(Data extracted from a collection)
|---|

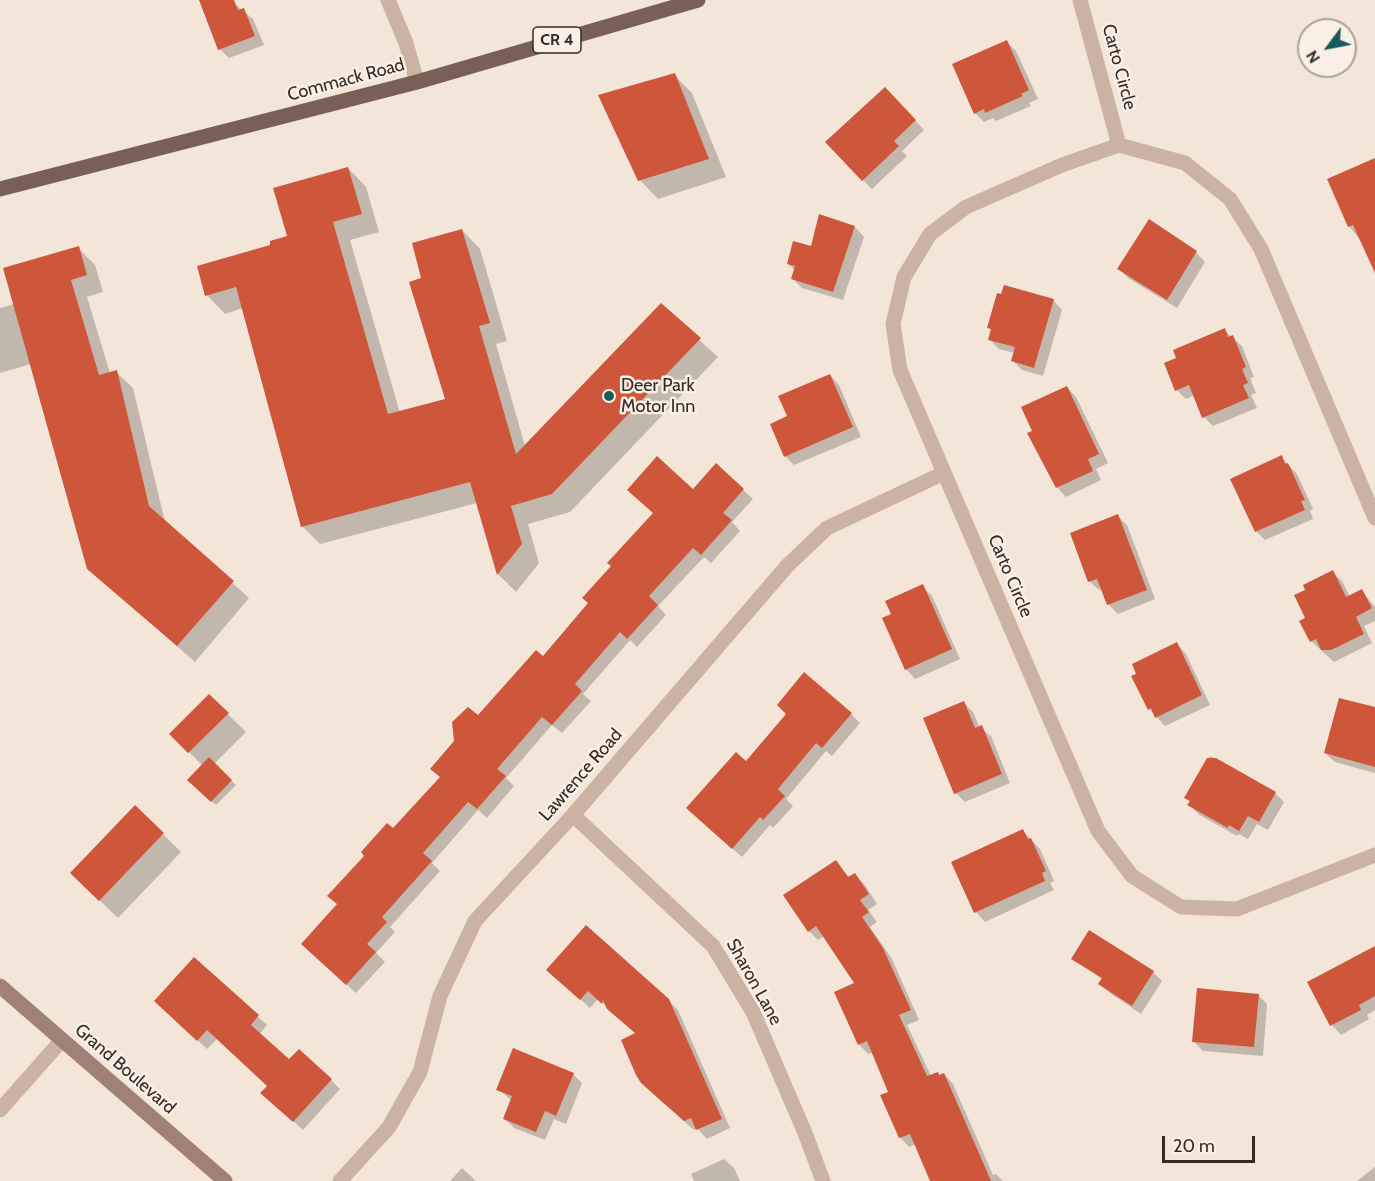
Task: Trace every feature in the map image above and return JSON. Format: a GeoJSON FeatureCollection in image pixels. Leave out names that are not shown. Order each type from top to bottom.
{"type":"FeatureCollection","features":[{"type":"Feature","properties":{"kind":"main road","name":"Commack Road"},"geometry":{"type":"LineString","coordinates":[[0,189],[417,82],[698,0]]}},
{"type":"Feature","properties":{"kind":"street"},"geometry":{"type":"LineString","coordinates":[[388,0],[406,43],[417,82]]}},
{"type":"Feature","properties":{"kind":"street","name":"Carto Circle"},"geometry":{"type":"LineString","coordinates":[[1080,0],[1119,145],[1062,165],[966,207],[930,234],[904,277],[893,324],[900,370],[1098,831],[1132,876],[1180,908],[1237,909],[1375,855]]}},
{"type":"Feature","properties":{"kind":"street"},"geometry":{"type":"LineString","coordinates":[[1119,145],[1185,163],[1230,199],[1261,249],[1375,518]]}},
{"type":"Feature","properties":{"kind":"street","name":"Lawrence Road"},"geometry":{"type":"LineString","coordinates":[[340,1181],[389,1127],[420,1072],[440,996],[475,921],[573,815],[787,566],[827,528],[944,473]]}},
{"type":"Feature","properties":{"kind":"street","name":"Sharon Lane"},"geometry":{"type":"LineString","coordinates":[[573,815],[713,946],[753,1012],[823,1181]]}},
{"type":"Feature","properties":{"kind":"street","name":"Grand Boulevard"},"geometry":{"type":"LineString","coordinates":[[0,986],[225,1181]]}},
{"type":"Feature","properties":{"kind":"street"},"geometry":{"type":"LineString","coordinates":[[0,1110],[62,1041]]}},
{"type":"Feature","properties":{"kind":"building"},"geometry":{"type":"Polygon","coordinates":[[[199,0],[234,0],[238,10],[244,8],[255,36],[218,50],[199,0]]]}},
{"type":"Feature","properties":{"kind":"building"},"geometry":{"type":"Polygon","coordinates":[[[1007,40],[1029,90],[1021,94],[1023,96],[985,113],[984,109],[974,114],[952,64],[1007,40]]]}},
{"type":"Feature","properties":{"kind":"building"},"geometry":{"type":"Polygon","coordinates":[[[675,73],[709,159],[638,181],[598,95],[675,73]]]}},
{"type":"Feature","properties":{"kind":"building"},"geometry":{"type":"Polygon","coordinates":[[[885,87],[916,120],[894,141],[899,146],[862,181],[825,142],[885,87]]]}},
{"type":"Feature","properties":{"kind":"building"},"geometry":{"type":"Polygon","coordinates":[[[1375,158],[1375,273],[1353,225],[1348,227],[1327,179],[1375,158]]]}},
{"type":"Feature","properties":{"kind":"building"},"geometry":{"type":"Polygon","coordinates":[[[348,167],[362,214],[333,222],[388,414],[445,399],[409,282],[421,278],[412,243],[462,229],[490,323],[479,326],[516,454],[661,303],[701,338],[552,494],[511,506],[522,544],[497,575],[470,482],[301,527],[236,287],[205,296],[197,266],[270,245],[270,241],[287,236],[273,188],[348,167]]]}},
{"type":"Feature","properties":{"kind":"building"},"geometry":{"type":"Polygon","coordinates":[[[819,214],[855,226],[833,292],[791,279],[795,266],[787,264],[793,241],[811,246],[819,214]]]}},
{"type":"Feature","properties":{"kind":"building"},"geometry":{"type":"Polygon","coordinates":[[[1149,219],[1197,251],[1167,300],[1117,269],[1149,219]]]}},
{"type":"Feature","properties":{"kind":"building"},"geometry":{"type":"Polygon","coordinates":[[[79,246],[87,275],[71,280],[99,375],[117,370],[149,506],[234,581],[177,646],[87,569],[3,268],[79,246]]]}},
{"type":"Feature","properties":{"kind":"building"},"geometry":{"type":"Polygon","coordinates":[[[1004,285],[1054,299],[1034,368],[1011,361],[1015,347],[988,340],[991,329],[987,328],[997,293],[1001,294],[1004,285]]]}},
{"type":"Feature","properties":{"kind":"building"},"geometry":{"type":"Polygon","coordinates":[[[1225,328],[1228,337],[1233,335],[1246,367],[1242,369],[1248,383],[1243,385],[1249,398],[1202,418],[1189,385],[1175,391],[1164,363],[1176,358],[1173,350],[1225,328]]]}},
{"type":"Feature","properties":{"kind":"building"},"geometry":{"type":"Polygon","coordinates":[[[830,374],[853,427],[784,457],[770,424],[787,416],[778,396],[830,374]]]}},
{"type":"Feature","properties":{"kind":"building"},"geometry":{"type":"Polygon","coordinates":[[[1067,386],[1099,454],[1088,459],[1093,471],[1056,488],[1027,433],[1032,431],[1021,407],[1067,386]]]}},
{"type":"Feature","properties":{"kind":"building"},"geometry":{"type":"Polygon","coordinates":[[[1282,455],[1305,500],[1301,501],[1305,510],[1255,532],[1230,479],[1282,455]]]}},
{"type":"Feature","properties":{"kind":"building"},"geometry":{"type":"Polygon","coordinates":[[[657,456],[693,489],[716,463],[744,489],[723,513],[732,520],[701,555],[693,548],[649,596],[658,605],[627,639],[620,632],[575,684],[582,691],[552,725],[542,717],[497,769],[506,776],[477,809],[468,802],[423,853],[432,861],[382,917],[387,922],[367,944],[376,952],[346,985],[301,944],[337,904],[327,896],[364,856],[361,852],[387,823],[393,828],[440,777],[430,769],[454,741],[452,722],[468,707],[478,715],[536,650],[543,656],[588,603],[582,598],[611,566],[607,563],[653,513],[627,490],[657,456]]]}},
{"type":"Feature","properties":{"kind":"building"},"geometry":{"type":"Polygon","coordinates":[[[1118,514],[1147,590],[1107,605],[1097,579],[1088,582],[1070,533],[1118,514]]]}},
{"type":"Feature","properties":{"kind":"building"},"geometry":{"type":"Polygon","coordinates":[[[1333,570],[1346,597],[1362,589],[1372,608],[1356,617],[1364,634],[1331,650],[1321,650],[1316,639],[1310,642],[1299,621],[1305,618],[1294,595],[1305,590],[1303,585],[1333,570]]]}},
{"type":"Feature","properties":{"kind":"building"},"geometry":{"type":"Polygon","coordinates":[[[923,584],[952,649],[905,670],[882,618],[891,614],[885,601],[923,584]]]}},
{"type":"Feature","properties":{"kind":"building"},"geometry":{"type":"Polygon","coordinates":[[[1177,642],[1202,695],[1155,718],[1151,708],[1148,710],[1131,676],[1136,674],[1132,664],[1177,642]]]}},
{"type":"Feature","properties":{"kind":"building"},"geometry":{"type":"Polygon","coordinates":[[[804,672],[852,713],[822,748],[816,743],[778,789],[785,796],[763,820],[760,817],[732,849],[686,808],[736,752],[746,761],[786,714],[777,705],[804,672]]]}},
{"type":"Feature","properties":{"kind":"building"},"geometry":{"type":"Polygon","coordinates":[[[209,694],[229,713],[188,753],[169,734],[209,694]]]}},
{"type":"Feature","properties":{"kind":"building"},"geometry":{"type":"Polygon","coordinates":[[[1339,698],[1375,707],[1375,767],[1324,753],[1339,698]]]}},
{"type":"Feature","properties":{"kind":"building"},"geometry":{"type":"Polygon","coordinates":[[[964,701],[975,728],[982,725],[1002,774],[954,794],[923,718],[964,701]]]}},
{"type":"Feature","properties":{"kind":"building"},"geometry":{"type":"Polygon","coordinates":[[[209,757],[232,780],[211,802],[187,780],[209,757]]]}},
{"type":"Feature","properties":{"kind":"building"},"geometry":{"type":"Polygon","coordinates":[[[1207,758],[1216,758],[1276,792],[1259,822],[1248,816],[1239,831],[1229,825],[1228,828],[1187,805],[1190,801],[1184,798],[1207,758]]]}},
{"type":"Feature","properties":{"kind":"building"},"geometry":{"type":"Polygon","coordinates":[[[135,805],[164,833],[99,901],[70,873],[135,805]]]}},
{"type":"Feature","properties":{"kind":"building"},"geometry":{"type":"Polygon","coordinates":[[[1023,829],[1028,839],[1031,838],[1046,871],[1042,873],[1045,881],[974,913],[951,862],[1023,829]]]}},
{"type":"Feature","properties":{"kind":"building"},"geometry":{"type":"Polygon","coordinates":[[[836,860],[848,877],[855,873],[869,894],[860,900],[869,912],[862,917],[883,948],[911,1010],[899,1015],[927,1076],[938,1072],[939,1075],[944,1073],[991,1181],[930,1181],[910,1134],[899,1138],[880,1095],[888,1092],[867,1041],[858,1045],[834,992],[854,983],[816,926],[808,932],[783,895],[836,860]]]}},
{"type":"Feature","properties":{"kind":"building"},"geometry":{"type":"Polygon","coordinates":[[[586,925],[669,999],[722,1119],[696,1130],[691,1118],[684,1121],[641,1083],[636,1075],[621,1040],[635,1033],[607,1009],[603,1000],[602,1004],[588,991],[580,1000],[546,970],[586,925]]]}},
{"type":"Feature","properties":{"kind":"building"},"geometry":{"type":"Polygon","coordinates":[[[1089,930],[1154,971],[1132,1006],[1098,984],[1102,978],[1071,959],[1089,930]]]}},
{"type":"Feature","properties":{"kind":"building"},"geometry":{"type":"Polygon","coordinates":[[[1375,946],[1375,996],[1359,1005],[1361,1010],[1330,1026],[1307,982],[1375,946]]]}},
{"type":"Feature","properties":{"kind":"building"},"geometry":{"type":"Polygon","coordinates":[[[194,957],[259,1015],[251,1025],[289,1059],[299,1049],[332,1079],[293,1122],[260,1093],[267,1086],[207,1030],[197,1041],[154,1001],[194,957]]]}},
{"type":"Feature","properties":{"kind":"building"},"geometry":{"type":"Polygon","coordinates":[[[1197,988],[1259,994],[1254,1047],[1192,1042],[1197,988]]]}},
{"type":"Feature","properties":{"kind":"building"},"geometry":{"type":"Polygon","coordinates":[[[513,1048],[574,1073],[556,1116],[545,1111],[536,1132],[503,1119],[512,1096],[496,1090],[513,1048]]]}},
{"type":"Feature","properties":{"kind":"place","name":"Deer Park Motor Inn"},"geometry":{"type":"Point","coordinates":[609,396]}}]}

|---|

◆ HOW TO COMPLETE THIS TASK
Each line of the records above that includes the string "Road" should be counted. Report the total alone.

◆ ANSWER SECTION
2